Родился я ночью, в разгар зимы, при тридцатиградусном морозе, в маленькой деревне в Крконошах. Произошло это в феврале месяце 1925 года. Моя мама рассказывала, что все небо тогда было в звездах, ласковых и белых, как капли молока, и можно было подумать, будто они застыли от мороза. А вдалеке слышался волчий вой, добавляла она. Моя мама никогда не говорила неправды. Кроме мамы и моего пса, я в своей жизни не встречал никого, кто никогда бы не обманывал.
Про годы детства в деревне мне нечего рассказывать. Тогда происходили лишь самые обыкновенные события, связанные с временами года, и все, что пекла мама, тоже соответствовало этому годовому циклу. Запеканки из лапши и ватрушки с творогом и изюмом зимой; витые булочки с миндальными орехами на Рождество, а также разные сладкие печенья и пряники; тарталетки с вареньем и слойки с шоколадом на Пасху; вареники с черникой, малиной и ежевикой летом; а осенью штрудели с яблоками и орехами. Моя мама никогда никого не обманывала, даже времена года. Точно так же, как и мой пес.
Вот и все о моем раннем детстве: одни только вкусовые воспоминания, ну или почти. Да еще воспоминания о запахах — земли, животных.
Мама и смерть тоже не стала обманывать. Она никогда ничем не болела. Но однажды слегла. У нее были страшные головные боли. А через десять дней ее похоронили. Потом нам сказали, что у нее в мозгу была опухоль. Как если бы гриб завелся у нее в голове, огромный, ядовитый, прожорливый гриб. Когда она слегла, то уже точно знала, что больше не встанет. Люди, которые всю жизнь на ногах, в работе, никогда не ошибаются насчет определенных признаков; для них жизнь — это движение, а остановиться значит умереть. Моя мама все прекрасно понимала, точно так же, как и мой пес. И она не жаловалась.

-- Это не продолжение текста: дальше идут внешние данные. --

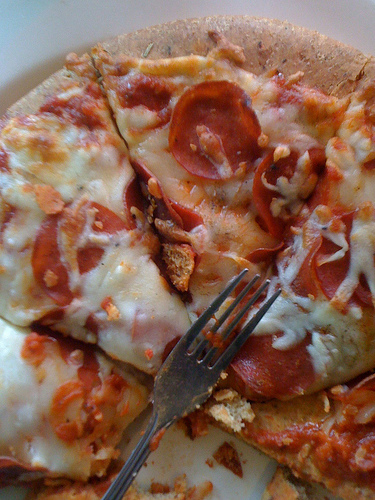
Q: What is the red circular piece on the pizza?
A: Pepperoni.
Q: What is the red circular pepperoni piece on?
A: Pizza.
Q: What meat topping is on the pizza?
A: Pepperoni.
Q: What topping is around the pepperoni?
A: Cheese.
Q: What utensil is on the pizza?
A: A fork.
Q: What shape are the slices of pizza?
A: Triangle.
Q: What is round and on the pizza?
A: Pepperoni.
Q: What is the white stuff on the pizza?
A: Cheese.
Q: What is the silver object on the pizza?
A: A fork.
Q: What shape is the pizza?
A: Round.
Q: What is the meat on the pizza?
A: Pepperoni.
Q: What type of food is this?
A: Pizza.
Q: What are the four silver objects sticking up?
A: Fork tines.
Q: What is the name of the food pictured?
A: Pizza.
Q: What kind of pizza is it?
A: Pepperoni.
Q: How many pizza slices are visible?
A: Five.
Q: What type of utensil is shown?
A: Fork.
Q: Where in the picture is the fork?
A: Bottom.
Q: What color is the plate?
A: White.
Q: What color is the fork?
A: Silver.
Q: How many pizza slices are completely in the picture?
A: One.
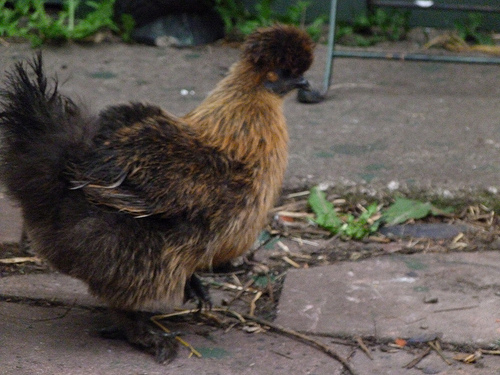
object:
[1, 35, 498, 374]
ground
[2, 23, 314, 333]
chicken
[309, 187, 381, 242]
leaf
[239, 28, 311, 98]
head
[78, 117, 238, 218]
wing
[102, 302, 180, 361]
foot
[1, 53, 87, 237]
tail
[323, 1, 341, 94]
pole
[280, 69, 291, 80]
eye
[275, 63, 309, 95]
face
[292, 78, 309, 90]
bill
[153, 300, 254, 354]
straw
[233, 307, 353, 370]
branch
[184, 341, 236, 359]
paint spot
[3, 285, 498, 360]
crack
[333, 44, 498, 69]
bar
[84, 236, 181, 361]
leg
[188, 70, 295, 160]
neck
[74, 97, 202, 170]
back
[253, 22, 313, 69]
top knot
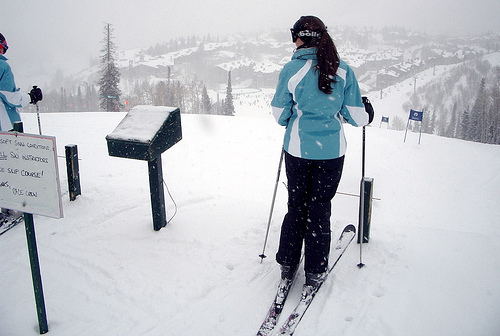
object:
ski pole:
[356, 96, 365, 268]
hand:
[31, 87, 43, 105]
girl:
[270, 15, 375, 286]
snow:
[1, 0, 500, 336]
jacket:
[271, 47, 369, 160]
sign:
[0, 131, 64, 335]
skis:
[253, 224, 357, 336]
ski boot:
[305, 272, 330, 287]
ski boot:
[280, 266, 298, 281]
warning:
[0, 133, 64, 220]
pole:
[24, 212, 51, 335]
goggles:
[290, 28, 325, 43]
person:
[0, 32, 43, 219]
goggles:
[0, 40, 8, 45]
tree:
[20, 20, 500, 146]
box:
[105, 105, 183, 162]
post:
[105, 104, 184, 231]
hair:
[293, 15, 341, 94]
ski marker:
[403, 109, 423, 145]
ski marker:
[379, 115, 389, 129]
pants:
[275, 149, 345, 274]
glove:
[27, 85, 43, 105]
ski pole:
[258, 144, 284, 263]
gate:
[282, 177, 381, 244]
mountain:
[32, 23, 500, 145]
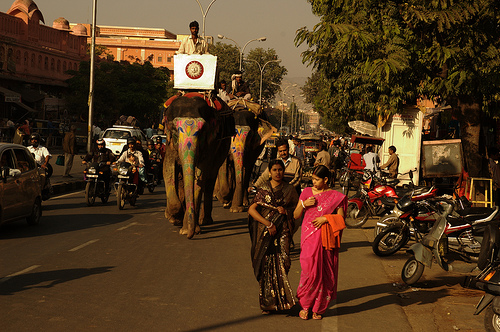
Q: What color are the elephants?
A: Gray.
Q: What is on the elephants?
A: Paint and people.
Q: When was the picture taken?
A: Daytime.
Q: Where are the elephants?
A: In the street.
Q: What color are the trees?
A: Green.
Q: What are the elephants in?
A: The street.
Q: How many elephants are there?
A: Two.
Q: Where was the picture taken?
A: In a city.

Хоронили маму ясным октябрьским утром. Стоял сухой морозец, высоко на безоблачном небе сверкало солнце, как медный циферблат часов, который мама начищала, пока он не засверкает. По обе стороны дороги стояли рыже-красные буки; кладбищенские аллеи были усыпаны нежной пылью светло-желтой палой листвы, позолоченной солнечным светом. Я до сих пор не могу забыть это бледное золото, дрожавшее в моих слезах. Мне было тогда одиннадцать лет.
Вечером после похорон мой отец напился. И с тех пор не переставал пить. Он продал дом и уехал из нашей деревни. Увез меня с собой в Прагу. Только-только мы обосновались там в квартале Жижков, как в город вошли немцы. Мне совсем недавно исполнилось четырнадцать лет. Отец, который раньше приходил от выпитого в печальное настроение, теперь, напиваясь, зверел. Он все больше и больше превращался в запойного пьяницу. Иногда приводил домой женщин. Но поскольку он бил их и злобно ругал, они больше не приходили. А он находил новых.
Это было время насильственных смертей. Некоторые погибали от пуль, другие под бомбежкой, кто-то на поле боя, а кто-то в концлагере от голода и избиений. Отец тоже погиб во время оккупации, но не как герой или мученик, а спьяну. В жилах у него в тот раз вина было не меньше, чем крови, и он попал под трамвай. Можно сказать, что под колесами трамвая лопнул старый бурдюк с дешевым прокисшим вином. Я остался сиротой. Пришлось бросить школу и поступить на фабрику.
Немцев из страны прогнали, но вскоре их место заняли новые оккупанты, так что перемены оказались не слишком большие. Женился я в двадцать семь. А через девять лет жена ушла от меня к аккордеонисту из Млада Болеслава, у которого был стеклянный глаз. «Ну и что из того, что у него всего один глаз, — сказала она мне на прощанье, — зато он играет как бог!» Но поскольку моя жена никогда раньше не проявляла никакого интереса к музыке, я понял, что божественность ее кривого избранника кроется не в пальцах, а между ног. Сам-то я не больно увлекался этими вещами. Короче, я остался один и мог в свое удовольствие пялиться в окружавшую меня пустоту двумя глазами, которые оказались не такими привлекательными, как один стеклянный. Но я очень быстро приспособился к одиночеству. И больше не женился, а уж тем более не научился играть ни на каком музыкальном инструменте.